For a long time I thought of the H field as being generated by free currents only. The problem with this view is that it leads us to make erroneous assumptions. We know from the definition of H that:

    \[ B = \mu_0(H+M) \]

The magnetization M is 0 outside of a material. So if we assume that H is due to free currents only, one would conclude that the magnetic field/flux B outside a material is also a function of free currents only – e.g. the external magnetic field of a solenoid would be independent of the material the core is made of. However, as seen in my previous post, this is not true. Also, one might conclude that permanent magnets have no external magnetic field, which is clearly not true either…!

RECORDS SUPPLIED =>
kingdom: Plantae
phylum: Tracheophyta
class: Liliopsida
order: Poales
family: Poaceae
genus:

TASKS TO PERFORM =>
[1] In the passage on the H field, do these statements agree with the text? Answer each with yes or no and quote the deciding words. (a) Magnetization is zero outside of a material. (b) The external magnetic field of a solenoid does not depend on what its core is made of. (c) Permanent magnets have no external magnetic field.
[2] Output the passage on the H field between "The magnetization M" and "not true either…!", inclusive.
The data above come from a separate source.

EXPECTED OUTPUTS =>
[1]
(a) Yes: "The magnetization M is 0 outside of a material."
(b) No: "However, as seen in my previous post, this is not true."
(c) No: "which is clearly not true either…!"

[2]
The magnetization M is 0 outside of a material. So if we assume that H is due to free currents only, one would conclude that the magnetic field/flux B outside a material is also a function of free currents only – e.g. the external magnetic field of a solenoid would be independent of the material the core is made of. However, as seen in my previous post, this is not true. Also, one might conclude that permanent magnets have no external magnetic field, which is clearly not true either…!